Suzanne Collins first thought of the concept behind The Hunger Games as she was sitting at home watching television. As she flipped through channels of reality TV and coverage of the Iraq war, Collins realized that there was an enormous divide between the content audiences were consuming…and it unsettled her.
I, alongside others, was reminded of this feeling once again last Monday night, when news of Israel’s ban of Al-Jazeera—the only media network on the ground documenting the genocide in Palestine—and the invasion of Rafah flooded my timeline.
Among pictures of children buried in the rubble were social media threads of celebrities at the Met Gala. Countless social media users were raving about the intricate dresses celebrities were wearing—others were calling the event “dystopian” because it eerily resembled Collins’s The Hunger Games Trilogy.
A dystopia or an anti-utopia, is a fictional world in which the central government creates fear in its inhabitants by ensuring that their living conditions are poor and dehumanizing.
While the tweets and posts exclaiming about the similarities between the Met Gala and The Hunger Games are right in the sense that it’s an uncomfortable similarity, I think the one flaw in them all is the captioning. Social media users were claiming that a timeline flooded with pictures of celebrities wearing insane dresses one second to videos of crying injured children the next was “dystopian.”
However, nothing about the genocide and attempted erasure of an entire population and their history is fictional. Trying to describe a genocide through phrases like “this feels so dystopian” is counterintuitive to the work of journalists and Palestinians who have tried so hard to get the world to believe their suffering is really happening.
I’m not saying it’s a bad thing for people to point out these similarities as a form of critiquing the status quo. That’s what dystopian novels are meant to teach us.
All I am saying is that by calling something that is happening in real life “dystopian” instead of saying it is disgusting or disturbing, we are not only taking away value from the situation at hand but also creating leeway for others to simply scroll past these photos and videos.
While some may argue that this is nothing new and that multiple genocides have happened all over the world, the truth is, that our obligation to be truthful in the way we advocate for Palestine stems from the fact that our country has a direct link to Israel.
The president has denied Israel’s wrongdoings to the public eye more than once. On Tuesday, Congress approved a Biden Package of more than $1 billion worth of weapons.
When we condense a situation to a few buzzwords to make it easier for us to consume, the easier it is for the U.S. to get away with enabling the destruction of an entire country. It’s important we realize that the language we use is not helping the cause at all and when we re-word the narrative, we normalize the violence.
Think of all of the times you came across a new headline about a shooting. The more we saw, the less it shocked us. And that is where the danger lies.

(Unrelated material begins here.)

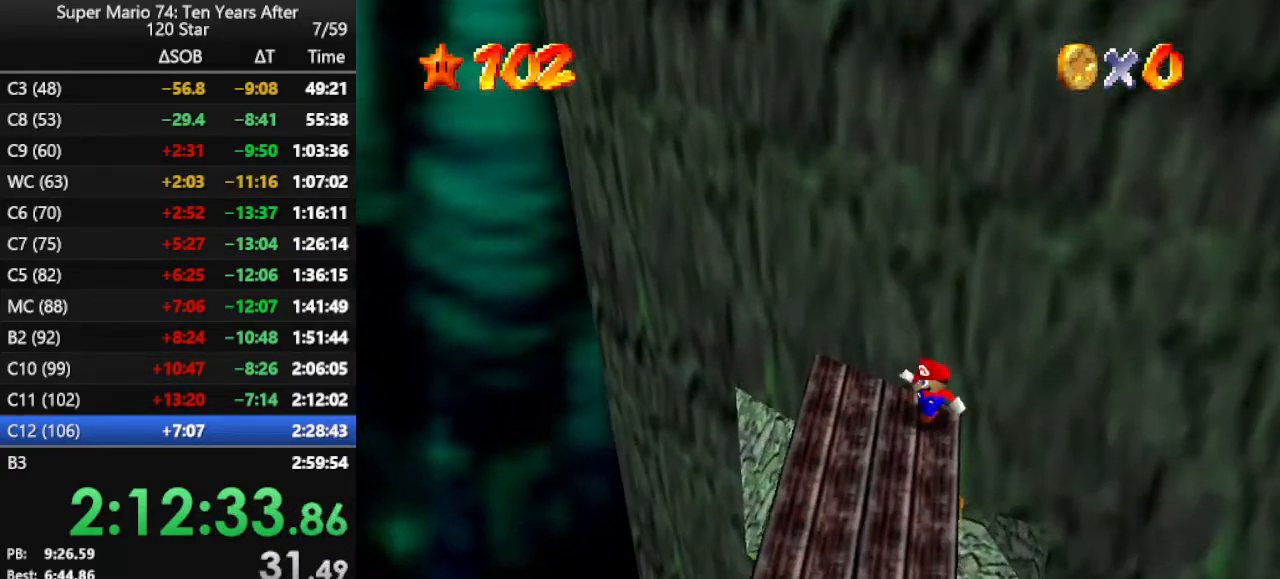
{"buttons": ["A"], "left_stick": "down", "events": [[133, "left_stick", "down"], [433, "A", "down"]]}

We can’t risk desensitizing ourselves to genocide. It’d be unfair to Palestinians for us to simply move on with our lives when they’ll likely never be given the same chance.
So while seeing celebrities spend thousands of dollars to put on extravagant displays of wealth for our consumption was fun at some point, we have long passed a point in time in which “I don’t get into politics” is still a somewhat passable excuse for ignorance.

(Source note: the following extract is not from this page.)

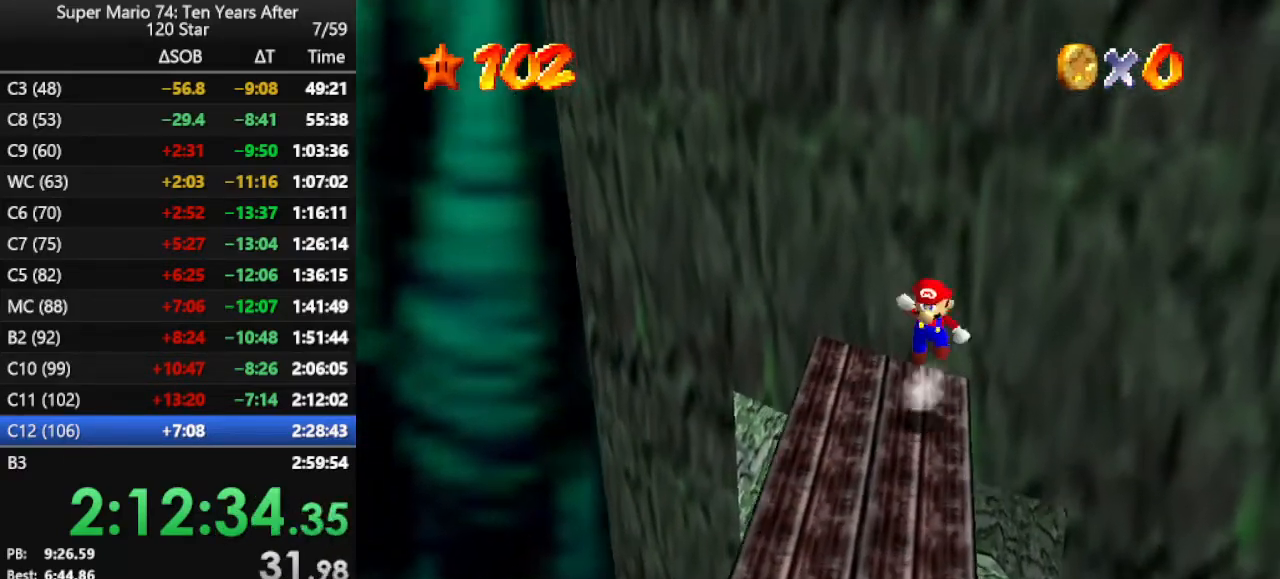
{"buttons": [], "left_stick": "down", "events": [[100, "A", "up"]]}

Instead of treating real-life suffering as a story that could only happen in an alternate universe, stop trying to make things easier for you to consume. Reshare videos posted by Palestinians in Rafah. Educate friends, family and followers by pointing them in the direction of Palestinian content creators.
If you’re already doing all of the above, then strengthen your advocacy by using language that doesn’t bury the truth. Be direct. Don’t embellish. Don’t sugar-coat. No cushioning the blow.
And for the love of god, stop reposting Zendaya’s Met Gala look (all three of them).
It’s the least we can do for the Palestinian martyrs.